Brief —
From the entries below, return exactly the lines beginning at the one that contains "branches. In this" and ending at the one that contains "1. Uncheck the", both of them included, and only those lines.
*****
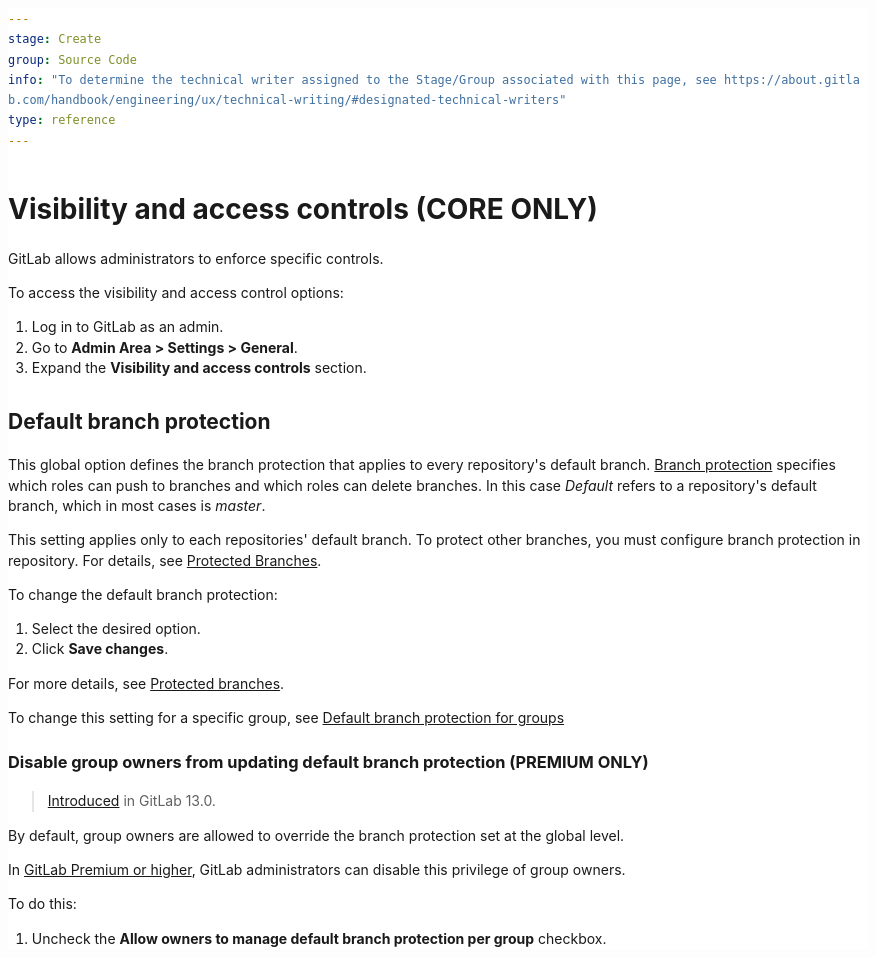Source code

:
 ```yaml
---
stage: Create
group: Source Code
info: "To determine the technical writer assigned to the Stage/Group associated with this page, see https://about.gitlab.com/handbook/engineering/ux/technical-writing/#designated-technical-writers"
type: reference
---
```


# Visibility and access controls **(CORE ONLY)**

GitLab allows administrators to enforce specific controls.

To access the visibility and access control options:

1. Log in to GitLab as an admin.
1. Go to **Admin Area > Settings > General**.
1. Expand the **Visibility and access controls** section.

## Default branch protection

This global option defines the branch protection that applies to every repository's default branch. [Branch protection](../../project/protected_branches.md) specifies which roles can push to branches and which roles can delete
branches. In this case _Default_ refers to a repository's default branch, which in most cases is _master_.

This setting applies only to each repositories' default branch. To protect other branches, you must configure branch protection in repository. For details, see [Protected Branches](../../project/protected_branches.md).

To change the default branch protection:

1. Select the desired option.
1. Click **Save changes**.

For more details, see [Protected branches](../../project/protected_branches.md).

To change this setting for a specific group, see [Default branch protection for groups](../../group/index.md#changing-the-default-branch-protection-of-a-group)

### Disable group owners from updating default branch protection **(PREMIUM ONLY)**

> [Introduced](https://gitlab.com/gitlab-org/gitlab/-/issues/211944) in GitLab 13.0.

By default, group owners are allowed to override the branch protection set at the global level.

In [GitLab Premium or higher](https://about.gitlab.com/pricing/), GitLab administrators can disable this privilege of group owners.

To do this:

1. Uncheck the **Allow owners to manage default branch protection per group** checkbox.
*****
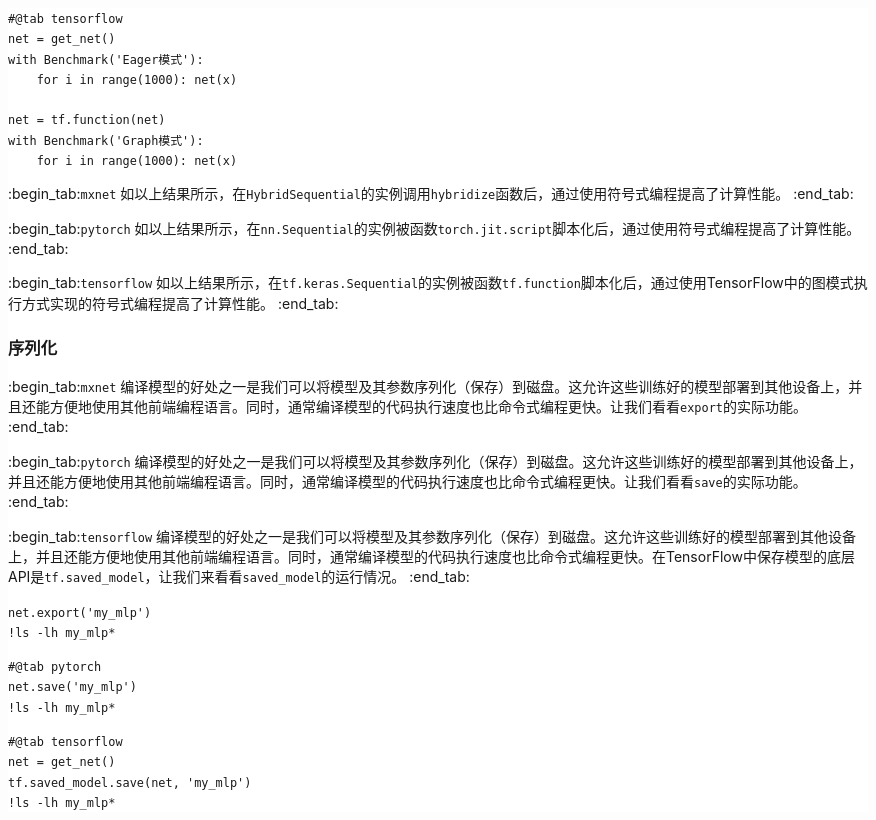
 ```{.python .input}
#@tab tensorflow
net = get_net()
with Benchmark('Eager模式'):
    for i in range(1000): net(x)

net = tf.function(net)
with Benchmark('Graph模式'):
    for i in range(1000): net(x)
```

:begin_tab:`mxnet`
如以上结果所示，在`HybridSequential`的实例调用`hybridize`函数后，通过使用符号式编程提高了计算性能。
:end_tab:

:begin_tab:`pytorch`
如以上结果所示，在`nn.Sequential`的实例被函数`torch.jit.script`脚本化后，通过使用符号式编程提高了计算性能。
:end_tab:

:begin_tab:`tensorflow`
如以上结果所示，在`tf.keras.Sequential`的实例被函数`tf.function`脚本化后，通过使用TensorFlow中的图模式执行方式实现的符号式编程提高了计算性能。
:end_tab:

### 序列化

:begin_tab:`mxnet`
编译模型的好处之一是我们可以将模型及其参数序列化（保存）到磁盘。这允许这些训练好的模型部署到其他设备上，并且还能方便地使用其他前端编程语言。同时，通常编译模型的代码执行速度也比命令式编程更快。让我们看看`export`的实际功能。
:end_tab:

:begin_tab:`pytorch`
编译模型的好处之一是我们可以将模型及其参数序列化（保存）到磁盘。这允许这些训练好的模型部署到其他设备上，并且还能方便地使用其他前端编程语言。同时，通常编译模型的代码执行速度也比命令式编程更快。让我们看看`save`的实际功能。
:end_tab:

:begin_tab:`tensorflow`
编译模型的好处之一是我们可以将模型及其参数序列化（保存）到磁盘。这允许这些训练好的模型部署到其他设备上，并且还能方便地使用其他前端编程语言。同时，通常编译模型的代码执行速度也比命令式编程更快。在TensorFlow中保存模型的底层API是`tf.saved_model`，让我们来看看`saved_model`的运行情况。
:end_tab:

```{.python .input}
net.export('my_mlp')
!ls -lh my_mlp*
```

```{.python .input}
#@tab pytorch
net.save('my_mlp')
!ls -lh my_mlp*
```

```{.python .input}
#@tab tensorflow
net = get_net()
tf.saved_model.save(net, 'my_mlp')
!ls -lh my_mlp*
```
*****
Answer —
branches. In this case _Default_ refers to a repository's default branch, which in most cases is _master_.

This setting applies only to each repositories' default branch. To protect other branches, you must configure branch protection in repository. For details, see [Protected Branches](../../project/protected_branches.md).

To change the default branch protection:

1. Select the desired option.
1. Click **Save changes**.

For more details, see [Protected branches](../../project/protected_branches.md).

To change this setting for a specific group, see [Default branch protection for groups](../../group/index.md#changing-the-default-branch-protection-of-a-group)

### Disable group owners from updating default branch protection **(PREMIUM ONLY)**

> [Introduced](https://gitlab.com/gitlab-org/gitlab/-/issues/211944) in GitLab 13.0.

By default, group owners are allowed to override the branch protection set at the global level.

In [GitLab Premium or higher](https://about.gitlab.com/pricing/), GitLab administrators can disable this privilege of group owners.

To do this:

1. Uncheck the **Allow owners to manage default branch protection per group** checkbox.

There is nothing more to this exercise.